How to value treatments
Faced with the imperative to reconcile growing needs with finite resources, European healthcare systems have turned to health technology assessment (HTA) as a means to put a value on specific treatments. In England, the National Institute for Health and Care Excellence (NICE) assesses the value of treatments and drugs on the basis of quality-adjusted life years (Qaly), a generic measure of disease burden, including both the quality and the quantity of life lived. One Qaly equates to one year in perfect health. In most cases, NICE will recommend that a drug or treatment is reimbursed by the NHS if the Qaly is £30,000 or less.
The arrival of personalised medicines and smaller patient groups in phase III clinical trials, most notably in cancer, means it is increasingly difficult for NICE to measure the value of drugs as they arrive on the market, said Mohit Misra, Chief Medical Officer and VP of Health Systems at Aetion, a company that provides analytics for assessing the value of drugs, devices and treatments, who is also a member of NICE’s HTA Assessment committee.

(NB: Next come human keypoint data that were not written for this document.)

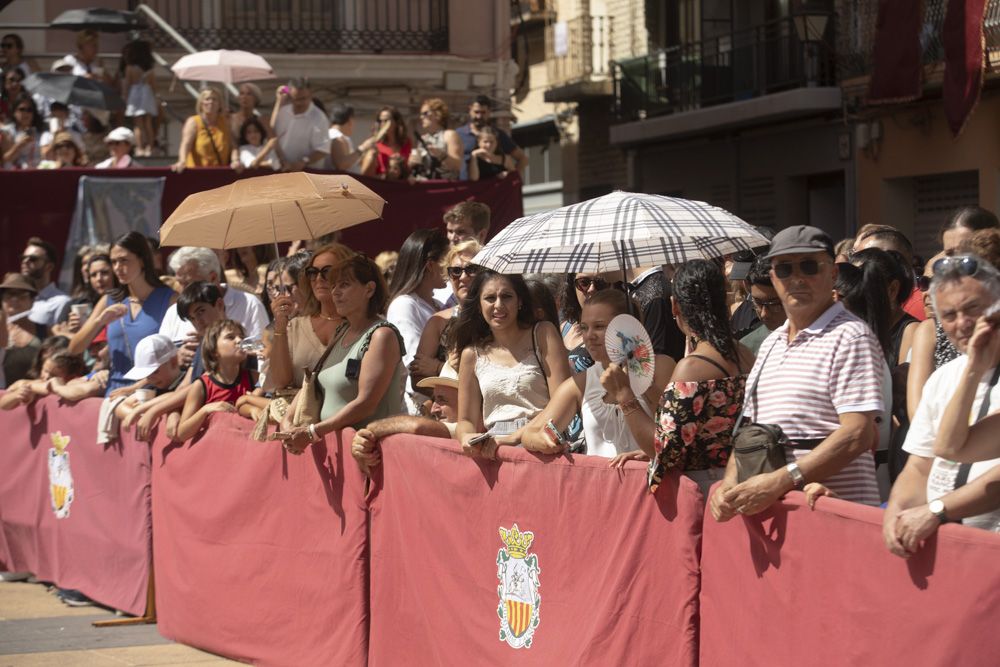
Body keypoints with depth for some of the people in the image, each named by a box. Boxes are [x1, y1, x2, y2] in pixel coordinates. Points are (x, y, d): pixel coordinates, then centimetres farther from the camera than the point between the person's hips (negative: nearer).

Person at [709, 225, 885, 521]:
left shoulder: (850, 337, -6)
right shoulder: (770, 344, 19)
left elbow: (858, 435, -16)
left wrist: (780, 481, -21)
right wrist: (730, 483, 1)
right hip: (770, 509, 7)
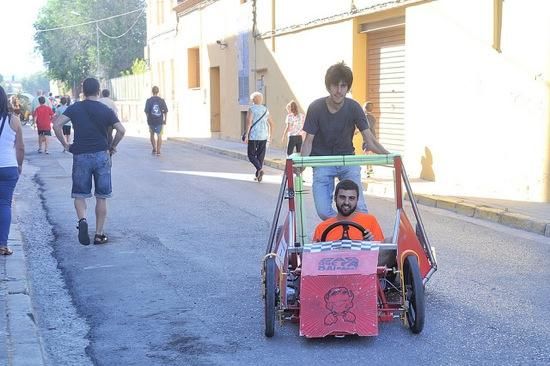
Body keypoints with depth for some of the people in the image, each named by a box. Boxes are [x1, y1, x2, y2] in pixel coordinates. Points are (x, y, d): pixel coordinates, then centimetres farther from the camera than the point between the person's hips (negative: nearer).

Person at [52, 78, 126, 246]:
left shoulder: (75, 108, 2)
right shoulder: (106, 110, 0)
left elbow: (56, 124, -8)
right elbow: (121, 130, -9)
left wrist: (65, 144, 2)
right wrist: (113, 146, 6)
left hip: (80, 156, 0)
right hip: (101, 155, 0)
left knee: (79, 194, 9)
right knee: (101, 197, 7)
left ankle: (82, 220, -19)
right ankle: (99, 234, 10)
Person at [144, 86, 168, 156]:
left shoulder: (149, 100, -5)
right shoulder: (162, 100, -3)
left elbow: (146, 111, -7)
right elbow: (165, 111, -2)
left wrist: (148, 119, 8)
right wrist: (165, 120, 10)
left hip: (151, 121, 0)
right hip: (160, 121, 0)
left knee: (152, 134, 21)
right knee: (159, 135, 11)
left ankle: (154, 149, 13)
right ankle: (158, 151, 6)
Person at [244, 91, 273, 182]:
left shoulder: (251, 109, -7)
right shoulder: (266, 110, 10)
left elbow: (249, 122, -17)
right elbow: (271, 124, 15)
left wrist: (246, 135, -16)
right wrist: (270, 135, 26)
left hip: (253, 136, -5)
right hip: (263, 137, 5)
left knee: (251, 155, 4)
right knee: (261, 156, 11)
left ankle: (260, 169, -18)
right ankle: (257, 175, 13)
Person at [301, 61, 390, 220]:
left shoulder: (353, 107, -11)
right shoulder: (316, 108, -13)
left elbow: (369, 140, -13)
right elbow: (309, 140, -9)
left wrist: (388, 155, -31)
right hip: (322, 162, 0)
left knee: (358, 208, -15)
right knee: (323, 211, -11)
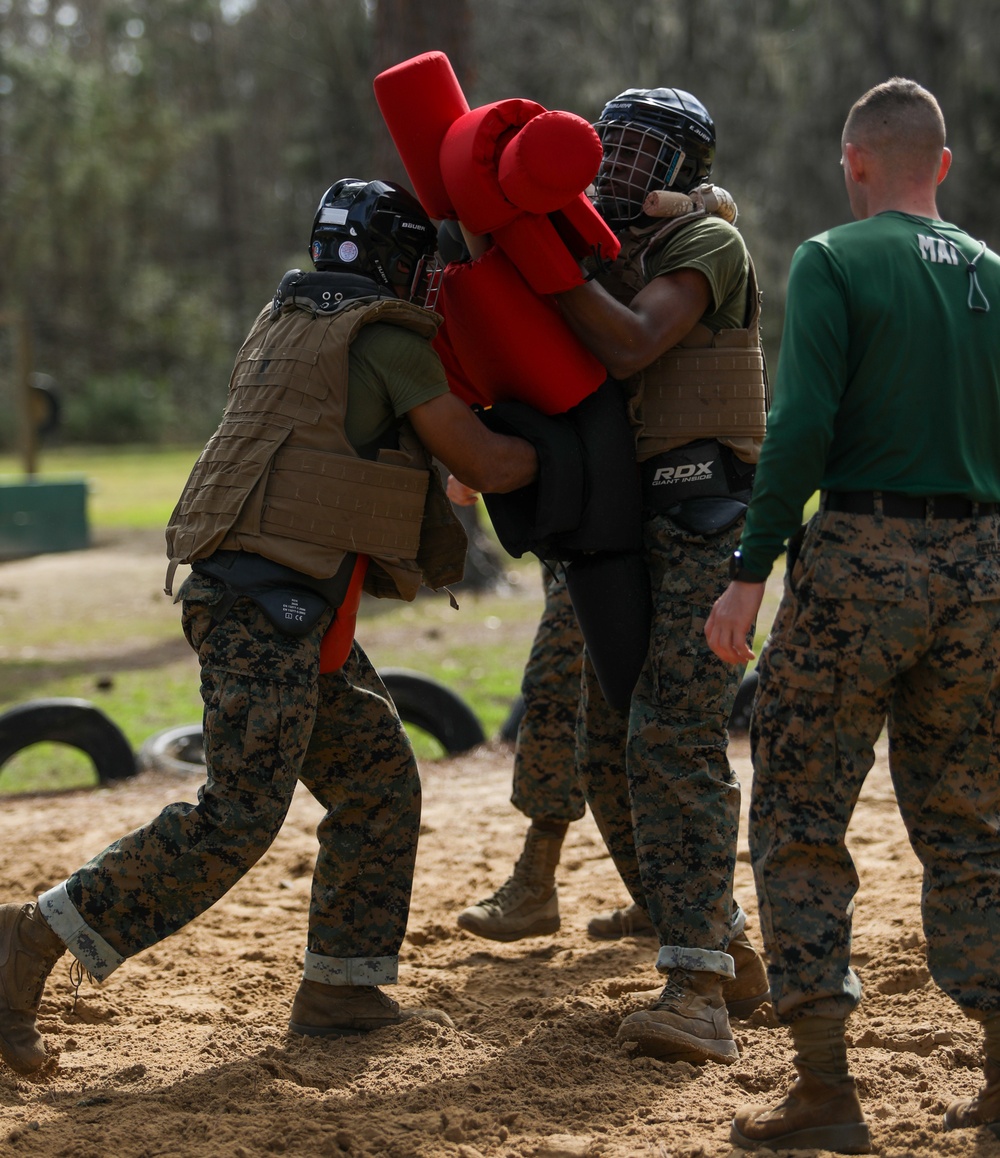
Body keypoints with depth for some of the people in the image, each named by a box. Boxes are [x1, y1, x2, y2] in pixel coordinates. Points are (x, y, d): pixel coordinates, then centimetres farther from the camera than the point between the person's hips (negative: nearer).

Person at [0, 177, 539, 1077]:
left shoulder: (288, 321, 19)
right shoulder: (385, 338, -6)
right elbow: (484, 465, -3)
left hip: (293, 610, 10)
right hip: (265, 602, -10)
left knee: (379, 784, 13)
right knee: (239, 816, -15)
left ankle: (340, 992, 16)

In addition, there is a divergence between what NICE considers to constitute value – putting the focus on overall survival - whereas for patients progression-free survival is preferable (in cancer treatment, drugs that prolong progression-free survival may not increase length of overall survival). In order to expedite access to new cancer drugs, NICE is moving to approving reimbursement but then reviewing after 18 months to assess if therapies are effective in the real world. “We have to use patient data more [….] A lot of the time, there is not enough evidence, so we have to measure outcomes data,” Misra said. “NICE needs to change the way it operates now there are no massive phase III trials.”
In summary, Kumar, said there are clearly different classes of stakeholders with an interest in patient outcomes, creating tensions in moving to deploy outcomes measures. Compounding this, there is a gap between the very best outcomes and what healthcare systems can afford, leading to “tough choices”. Even when it is obvious that one approach is better than another, effecting change is hard. Furthermore, there is a balance to be struck between outcomes -which for some is a reductionist and blunt instrument - and looking to the process as the source of improvements.